In a remarkable manner Divine grace was exercised at the time of the Saviour’s birth. The incarnation of God’s Son was one of the greatest events in the history of the universe and yet its actual occurrence was not made known to all mankind; instead, it was specially revealed to the Bethlehem shepherds and wise men of the East. And this was prophetic and indicative of the entire course of this dispensation, because even today Christ is not made known to all.
It would have been an easy matter for God to have sent a company of angels to every nation and announced the birth of His Son. But He did not. God could have readily attracted the attention of all mankind to the "star;" but He did not. Why? Because God is sovereign and dispenses His favors as He pleases. Note particularly the two classes to whom the birth of the Saviour was made known, namely, the most unlikely classes—illiterate shepherds and heathen from a far country.
No angel stood before the Sanhedrin and announced the advent of Israel’s Messiah!
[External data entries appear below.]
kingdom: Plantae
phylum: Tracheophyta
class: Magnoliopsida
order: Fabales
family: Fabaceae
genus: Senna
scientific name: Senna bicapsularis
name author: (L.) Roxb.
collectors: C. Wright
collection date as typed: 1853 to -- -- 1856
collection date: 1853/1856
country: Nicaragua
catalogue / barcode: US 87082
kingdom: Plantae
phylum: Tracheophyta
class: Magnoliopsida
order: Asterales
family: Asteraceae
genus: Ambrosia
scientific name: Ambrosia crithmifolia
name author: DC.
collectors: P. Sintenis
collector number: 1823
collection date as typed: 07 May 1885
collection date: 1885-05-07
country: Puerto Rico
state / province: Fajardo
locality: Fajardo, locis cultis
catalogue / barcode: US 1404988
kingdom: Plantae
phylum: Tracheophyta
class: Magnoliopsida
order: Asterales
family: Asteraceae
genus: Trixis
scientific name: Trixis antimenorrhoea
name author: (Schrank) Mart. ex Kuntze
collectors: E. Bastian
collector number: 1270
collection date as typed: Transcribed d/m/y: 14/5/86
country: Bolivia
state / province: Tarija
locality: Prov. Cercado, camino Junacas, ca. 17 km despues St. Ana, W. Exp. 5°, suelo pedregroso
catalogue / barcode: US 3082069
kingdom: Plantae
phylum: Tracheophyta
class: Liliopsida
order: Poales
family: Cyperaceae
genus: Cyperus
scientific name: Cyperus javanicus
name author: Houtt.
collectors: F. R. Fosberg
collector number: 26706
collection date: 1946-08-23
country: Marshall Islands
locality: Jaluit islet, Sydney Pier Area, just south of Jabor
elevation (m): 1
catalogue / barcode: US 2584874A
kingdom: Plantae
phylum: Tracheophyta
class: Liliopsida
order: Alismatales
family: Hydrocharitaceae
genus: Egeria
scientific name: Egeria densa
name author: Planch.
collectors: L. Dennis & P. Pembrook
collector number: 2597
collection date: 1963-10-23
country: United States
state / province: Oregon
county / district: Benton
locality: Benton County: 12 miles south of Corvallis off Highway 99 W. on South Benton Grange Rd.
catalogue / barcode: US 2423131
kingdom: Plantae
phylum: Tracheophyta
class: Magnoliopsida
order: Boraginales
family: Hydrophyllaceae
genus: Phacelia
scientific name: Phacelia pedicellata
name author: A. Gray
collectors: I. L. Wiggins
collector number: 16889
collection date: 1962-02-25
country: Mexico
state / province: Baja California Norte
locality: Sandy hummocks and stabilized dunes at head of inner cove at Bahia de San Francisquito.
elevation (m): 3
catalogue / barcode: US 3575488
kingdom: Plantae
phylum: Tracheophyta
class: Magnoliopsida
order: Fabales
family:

No "star" appeared unto the scribes and lawyers as they, in their pride and self-righteousness, searched the Scriptures! They searched diligently to find out where He should be born, and yet it was not made known to them when He was actually come. What a display of Divine sovereignty—the illiterate shepherds singled out for peculiar honor and the learned and eminent passed by! And why was the birth of the Saviour revealed to these foreigners and not to those in whose midst He was born? You can see in this a wonderful foreshadowing of God’s dealings with our race throughout the entire Christian dispensation—sovereign in the exercise of His grace, bestowing His favors on whom He pleases, often on the most unlikely and unworthy.
In the light of all of this, why do we still want to believe that we have been granted a free will? It is true that our Father has given us a lot of freedom to do as we see fit but this freedom that He has given us is not without boundries.